■ **The task**
Which of the lines below mention the word "text"? Pull each one out.

■ **Extracted data**

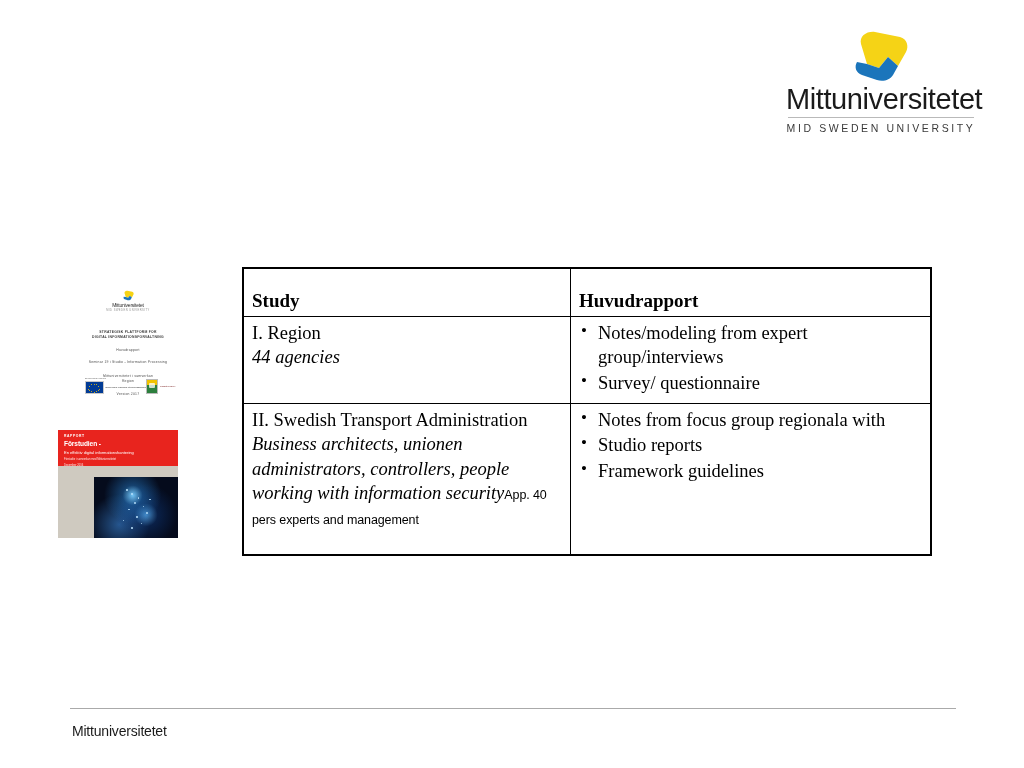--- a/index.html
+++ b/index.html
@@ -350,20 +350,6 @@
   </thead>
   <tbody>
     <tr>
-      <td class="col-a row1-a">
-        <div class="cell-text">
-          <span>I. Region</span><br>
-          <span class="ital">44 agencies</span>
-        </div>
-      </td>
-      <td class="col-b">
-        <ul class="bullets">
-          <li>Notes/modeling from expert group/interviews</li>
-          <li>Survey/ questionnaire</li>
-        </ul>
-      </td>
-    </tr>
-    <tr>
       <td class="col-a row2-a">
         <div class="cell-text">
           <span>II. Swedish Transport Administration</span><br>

■ **Result of the exercise**
-        <div class="cell-text">
         <div class="cell-text">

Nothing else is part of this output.